▸ TASK
Reproduce the stretch of the passage on environment modules and Conda from "Conda is another" through "to do that." word for word.

Environment modules and Conda are somewhat orthogonal to each other.
Environment modules is a mechanism for manipulating environment variables such as PATH and LD_LIBRARY_PATH. It allows you to provide easy access for all users to software which has been centrally installed in non-standard paths. It is not used to provide access to software installed via 'apt'.
Conda is another approach to providing non-standard software, but is usually used by individual users to install programs in their own home directories.
You can use environment modules to allow access to a different version of Conda than the one you get via 'apt', but there is no necessity to do that.
- A very broad question: while managing the resources being used by a program, slurm might happen to split the resources across multiple computers that
might not necessarily have the files required by this program to run. For example, a python script that requires the package 'numpy' to function but that package was not installed on all of the computers. How are such things dealt with? Is the module approach meant to fix this problem? In my previous question, if I had a python script that users usually run just by running a command like 'python3 someScript.py' instead of running it within a conda environment, how should I enable slurm to manage the resources required by this script? Would I have to install all the packages required by this script on all the computers that are in the cluster?
In general a distributed or cluster file system, such as NFS, Ceph or Lustre is used to provide access to multiple nodes. /home would be on such a files system, as would a large part of the software. You can use something like EasyBuild which will install software and generate the relevant module files.

▸ EXTRACTED RECORDS
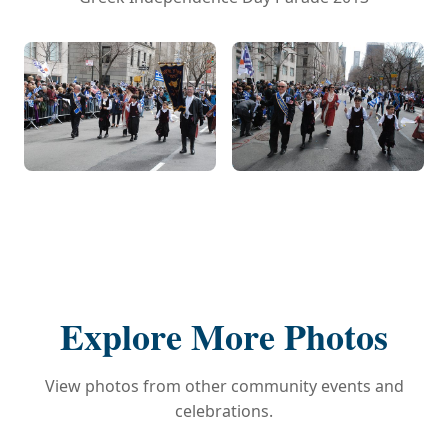
Explore More Photos
View photos from other community events and
celebrations.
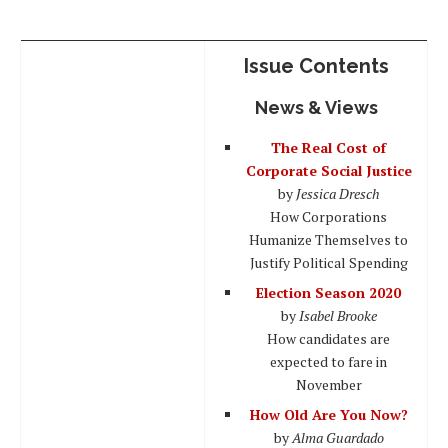
Issue Contents
News & Views
The Real Cost of
Corporate Social Justice
by
Jessica Dresch
How Corporations
Humanize Themselves to
Justify Political Spending
Election Season 2020
by
Isabel Brooke
How candidates are
expected to fare in
November
How Old Are You Now?
by
Alma Guardado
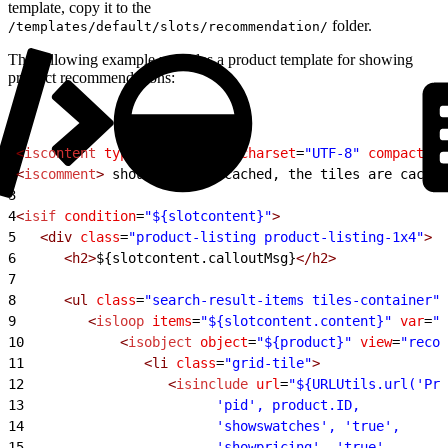
template, copy it to the
folder.
/templates/default/slots/recommendation/
The following example provides a product template for showing
product recommendations:
1
<
iscontent
 type
=
"text/html"
 charset
=
"UTF-8"
 compact
=
"t
2
<
iscomment
>
 should not be cached, the tiles are cached
3
4
<
isif
 condition
=
"${slotcontent}"
>
5
   <div
 class
=
"product-listing product-listing-1x4"
>
6
      <h2>
${slotcontent.calloutMsg}
</h2>
7
8
      <ul
 class
=
"search-result-items tiles-container"
>
9
         <
isloop
 items
=
"${slotcontent.content}"
 var
=
"p
10
            <
isobject
 object
=
"${product}"
 view
=
"recom
11
               <li
 class
=
"grid-tile"
>
12
                  <
isinclude
 url
=
"${URLUtils.url('Pro
13
                        'pid', product.ID,
14
                        'showswatches', 'true',
15
                        'showpricing', 'true',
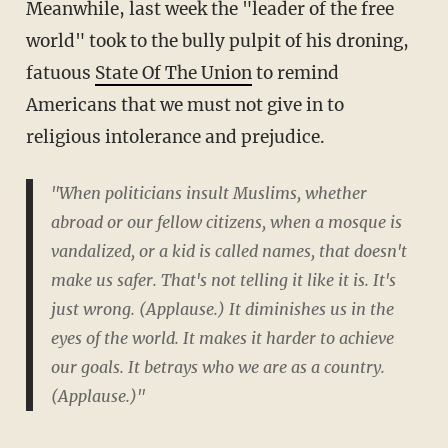
Meanwhile, last week the "leader of the free
world" took to the bully pulpit of his droning,
fatuous
State Of The Union
to remind
Americans that we must not give in to
religious intolerance and prejudice.
"When politicians insult Muslims, whether
abroad or our fellow citizens, when a mosque is
vandalized, or a kid is called names, that doesn't
make us safer. That's not telling it like it is. It's
just wrong. (Applause.) It diminishes us in the
eyes of the world. It makes it harder to achieve
our goals. It betrays who we are as a country.
(Applause.)"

▸ OUTPUT BELOW
Conda is another approach to providing non-standard software, but is usually used by individual users to install programs in their own home directories.
You can use environment modules to allow access to a different version of Conda than the one you get via 'apt', but there is no necessity to do that.